START Records provided

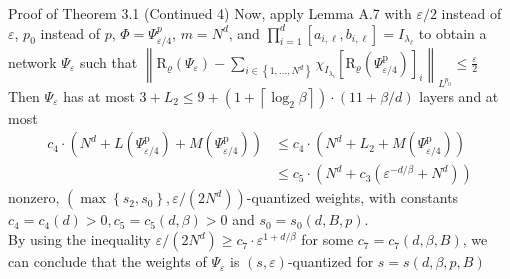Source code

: \documentclass{if-beamer}
\begin{document}
\begin{frame}{Proof of Theorem 3.1 (Continued 4)}
    Now, apply Lemma A.7 with $\varepsilon/2$ instead of $\varepsilon$, $p_0$ instead of $p$, $\Phi = \Psi^p_{\varepsilon/4}$, $m=N^d$, and $\prod_{i=1}^{d}\left[a_{i, \ell}, b_{i, \ell}\right] = I_{\lambda_{\ell}}$ to obtain a network $\Psi_{\varepsilon}$ such that $\left\|\mathrm{R}_{\varrho}\left(\Psi_{\varepsilon}\right)-\sum_{i \in\left\{1, \ldots, N^{d}\right\}} \chi_{I_{\lambda_{i}}}\left[\mathrm{R}_{\varrho}\left(\Psi_{\varepsilon / 4}^{\mathrm{p}}\right)\right]_{i}\right\|_{L^{p_{0}}} \leq \frac{\varepsilon}{2}$\\
    Then $\Psi_{\varepsilon}$ has at most $3 + L_2 \leq 9 + \left(1+\left\lceil\log _{2} \beta\right\rceil\right)\cdot(11+\beta / d)$ layers and at most 
    \begin{align*}
        c_{4} \cdot\left(N^{d}+L\left(\Psi_{\varepsilon / 4}^{\mathrm{p}}\right)+M\left(\Psi_{\varepsilon / 4}^{\mathrm{p}}\right)\right) &\leq c_{4} \cdot\left(N^{d}+L_{2}+M\left(\Psi_{\varepsilon / 4}^{\mathrm{p}}\right)\right)\\ &\leq c_{5} \cdot\left(N^{d}+c_{3}\left(\varepsilon^{-d / \beta}+N^{d}\right)\right)
    \end{align*}
    nonzero, $\left(\max \left\{s_{2}, s_{0}\right\}, \varepsilon /\left(2 N^{d}\right)\right)$-quantized weights, with constants $c_{4}=c_{4}(d)>0, c_{5}=c_{5}(d, \beta)>0$ and $s_0=s_0(d,B,p)$.\\
    By using the inequality $\varepsilon/(2N^d) \geq c_7\cdot \varepsilon^{1+d/\beta}$ for some $c_7 = c_7(d,\beta,B)$, we can conclude that the weights of $\Psi_{\varepsilon}$ is $(s,\varepsilon)$-quantized for $s=s(d,\beta,p,B)$
\end{frame}
\end{document}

END Records provided

- Task description: Exactly as they appear above, write out all the entries, but not the images.

- Output for this exercise:
Source code

: \documentclass{if-beamer}
\begin{document}
\begin{frame}{Proof of Theorem 3.1 (Continued 4)}
    Now, apply Lemma A.7 with $\varepsilon/2$ instead of $\varepsilon$, $p_0$ instead of $p$, $\Phi = \Psi^p_{\varepsilon/4}$, $m=N^d$, and $\prod_{i=1}^{d}\left[a_{i, \ell}, b_{i, \ell}\right] = I_{\lambda_{\ell}}$ to obtain a network $\Psi_{\varepsilon}$ such that $\left\|\mathrm{R}_{\varrho}\left(\Psi_{\varepsilon}\right)-\sum_{i \in\left\{1, \ldots, N^{d}\right\}} \chi_{I_{\lambda_{i}}}\left[\mathrm{R}_{\varrho}\left(\Psi_{\varepsilon / 4}^{\mathrm{p}}\right)\right]_{i}\right\|_{L^{p_{0}}} \leq \frac{\varepsilon}{2}$\\
    Then $\Psi_{\varepsilon}$ has at most $3 + L_2 \leq 9 + \left(1+\left\lceil\log _{2} \beta\right\rceil\right)\cdot(11+\beta / d)$ layers and at most 
    \begin{align*}
        c_{4} \cdot\left(N^{d}+L\left(\Psi_{\varepsilon / 4}^{\mathrm{p}}\right)+M\left(\Psi_{\varepsilon / 4}^{\mathrm{p}}\right)\right) &\leq c_{4} \cdot\left(N^{d}+L_{2}+M\left(\Psi_{\varepsilon / 4}^{\mathrm{p}}\right)\right)\\ &\leq c_{5} \cdot\left(N^{d}+c_{3}\left(\varepsilon^{-d / \beta}+N^{d}\right)\right)
    \end{align*}
    nonzero, $\left(\max \left\{s_{2}, s_{0}\right\}, \varepsilon /\left(2 N^{d}\right)\right)$-quantized weights, with constants $c_{4}=c_{4}(d)>0, c_{5}=c_{5}(d, \beta)>0$ and $s_0=s_0(d,B,p)$.\\
    By using the inequality $\varepsilon/(2N^d) \geq c_7\cdot \varepsilon^{1+d/\beta}$ for some $c_7 = c_7(d,\beta,B)$, we can conclude that the weights of $\Psi_{\varepsilon}$ is $(s,\varepsilon)$-quantized for $s=s(d,\beta,p,B)$
\end{frame}
\end{document}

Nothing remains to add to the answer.